(Revision tracking records)
+ + +
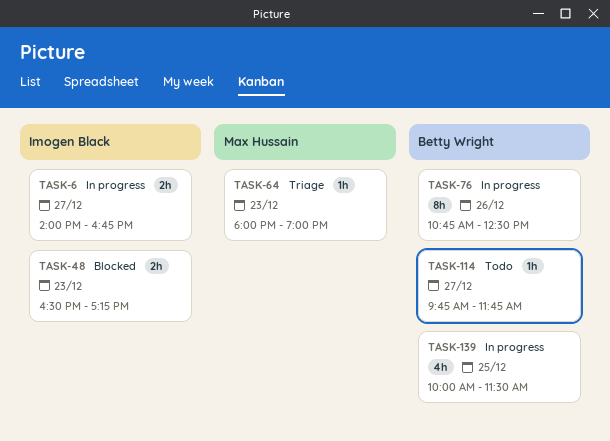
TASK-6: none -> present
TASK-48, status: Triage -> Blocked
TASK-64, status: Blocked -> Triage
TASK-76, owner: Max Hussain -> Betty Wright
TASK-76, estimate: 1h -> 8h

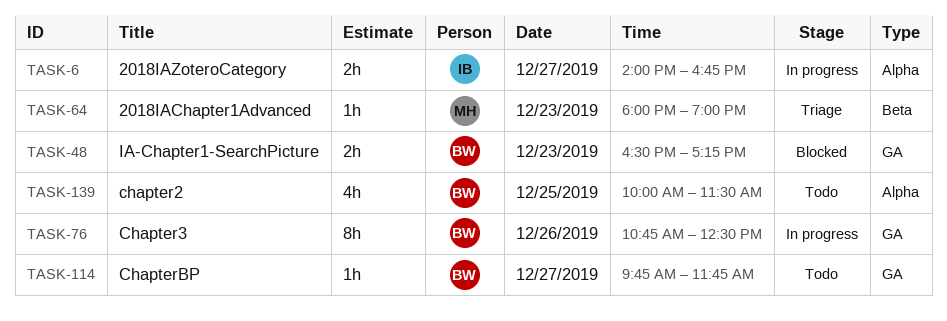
TASK-48, owner: Imogen Black -> Betty Wright
TASK-139, status: In progress -> Todo

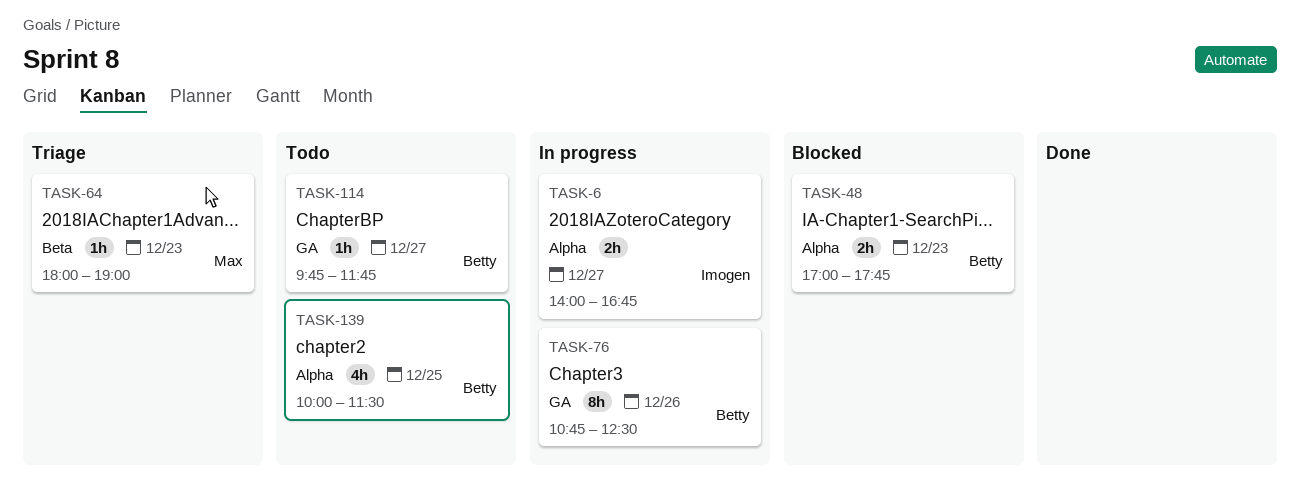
TASK-48, label: GA -> Alpha
TASK-48, begins: 16:30 -> 17:00
TASK-48, ends: 17:15 -> 17:45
+ + +
#### [Work to complete]
Nothing but the lines from the one holding "TASK-48, owner: Imogen Black -> Betty Wright" through the final line of the records above belongs in the answer, each retyped exactly; omit the pictures.

#### [Output]
TASK-48, owner: Imogen Black -> Betty Wright
TASK-139, status: In progress -> Todo

TASK-48, label: GA -> Alpha
TASK-48, begins: 16:30 -> 17:00
TASK-48, ends: 17:15 -> 17:45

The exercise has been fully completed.